In the text on Canada's early nuclear research, in what year was Rutherford awarded the Nobel Prize for Chemistry?

::: Study text

Figure 2”Frederick Soddy”, No-belprize.org, Available online at https://www.nobelprize.org/nobel_prizes/chemistry/laureates/1921/soddy-bio.html. Accessed May 07, 2018.

Figure 2”Frederick Soddy”, No-belprize.org, Available online at https://www.nobelprize.org/nobel_prizes/chemistry/laureates/1921/soddy-bio.html. Accessed May 07, 2018.

In order to provide context, this paper will examine events that occurred at the very beginning of the nuclear industry within Canada, where one of the most important and fundamental contributions to nuclear physics occurred. Around the start of the 20th century Ernest Rutherford,  a New Zealand born physicist who was called “a second Newton” by none other than Albert Einstein, was hired by McGill University. After becoming the first research student t o study at the University of Cambridge’s Cavendish Laboratory in London, England, Rutherford made the move to Canada where his scientific discoveries would completely change our understanding of matter[5] Rutherford, often called “the father of nuclear physics” established what came to be known as the Montreal Laboratory at McGill in Quebec, Canada. With the assistance of Frederick Soddy, Rutherford was awarded the Nobel Prize for Chemistry in 1908 for his work conducted in Canada.  The paper he and Soddy authored ushered in a new age of nuclear physics and established the base upon which the future of nuclear development was to be built. As nuclear theory developed further on a global scale over the course of the next four decades, a new goal to harness the phenomena of atomic disintegration and the energies it can produce appeared: how to physically create a nuclear chain reaction using fissile uranium atoms.

::::::
::: Dataset excerpts

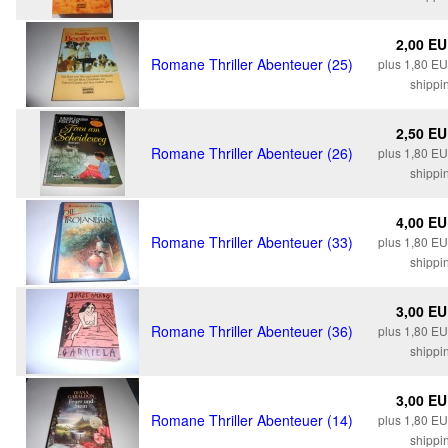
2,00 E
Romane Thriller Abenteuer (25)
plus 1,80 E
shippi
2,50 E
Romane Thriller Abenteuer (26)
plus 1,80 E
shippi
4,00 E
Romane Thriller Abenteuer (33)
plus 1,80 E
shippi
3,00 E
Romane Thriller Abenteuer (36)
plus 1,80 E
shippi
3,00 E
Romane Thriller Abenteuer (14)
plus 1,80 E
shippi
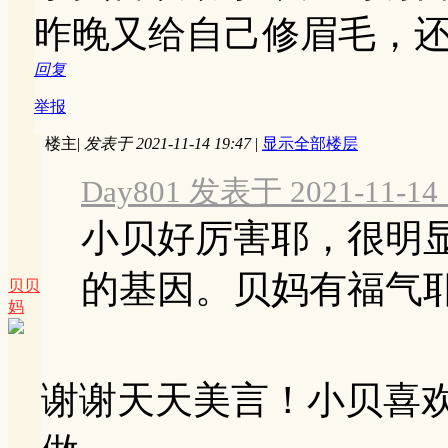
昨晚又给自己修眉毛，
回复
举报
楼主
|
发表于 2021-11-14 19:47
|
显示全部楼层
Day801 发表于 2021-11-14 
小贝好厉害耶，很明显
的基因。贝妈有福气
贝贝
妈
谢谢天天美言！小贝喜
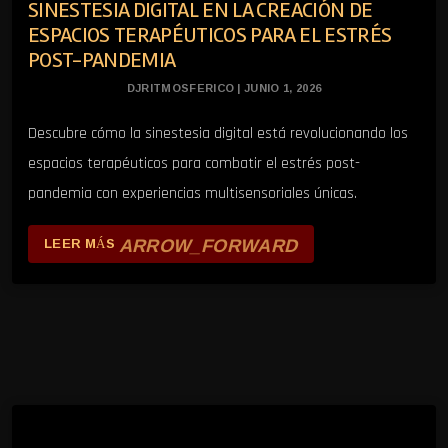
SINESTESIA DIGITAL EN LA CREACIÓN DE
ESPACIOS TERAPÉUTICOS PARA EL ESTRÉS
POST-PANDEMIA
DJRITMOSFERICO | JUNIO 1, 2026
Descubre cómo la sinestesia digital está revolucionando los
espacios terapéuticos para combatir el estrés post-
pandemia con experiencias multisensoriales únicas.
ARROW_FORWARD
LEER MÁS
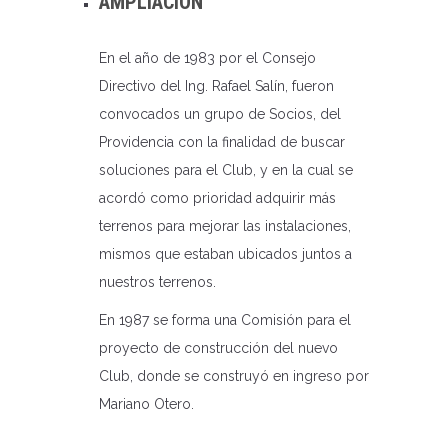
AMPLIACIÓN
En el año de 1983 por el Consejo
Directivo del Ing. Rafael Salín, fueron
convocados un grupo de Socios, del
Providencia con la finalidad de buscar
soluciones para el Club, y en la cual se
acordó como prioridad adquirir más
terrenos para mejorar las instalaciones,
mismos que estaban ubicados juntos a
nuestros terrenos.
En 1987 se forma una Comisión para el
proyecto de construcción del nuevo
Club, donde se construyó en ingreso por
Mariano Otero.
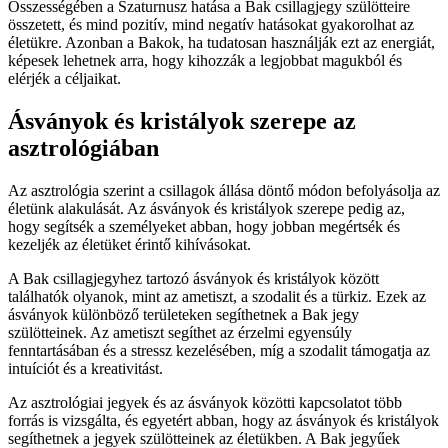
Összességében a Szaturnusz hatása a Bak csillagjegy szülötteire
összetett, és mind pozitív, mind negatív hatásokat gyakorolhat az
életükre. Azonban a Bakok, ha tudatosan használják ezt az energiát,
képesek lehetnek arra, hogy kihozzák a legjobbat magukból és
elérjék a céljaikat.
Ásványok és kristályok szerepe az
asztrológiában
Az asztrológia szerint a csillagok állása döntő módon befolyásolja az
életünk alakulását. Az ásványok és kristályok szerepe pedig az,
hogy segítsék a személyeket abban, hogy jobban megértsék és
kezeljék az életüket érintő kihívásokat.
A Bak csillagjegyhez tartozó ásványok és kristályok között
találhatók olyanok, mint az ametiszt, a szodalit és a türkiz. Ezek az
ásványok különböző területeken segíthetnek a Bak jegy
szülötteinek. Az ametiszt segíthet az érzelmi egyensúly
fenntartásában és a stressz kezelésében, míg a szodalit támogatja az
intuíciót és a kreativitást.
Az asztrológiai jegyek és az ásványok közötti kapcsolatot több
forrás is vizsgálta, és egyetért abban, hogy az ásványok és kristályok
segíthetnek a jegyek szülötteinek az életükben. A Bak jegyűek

::::::

### Your response
1908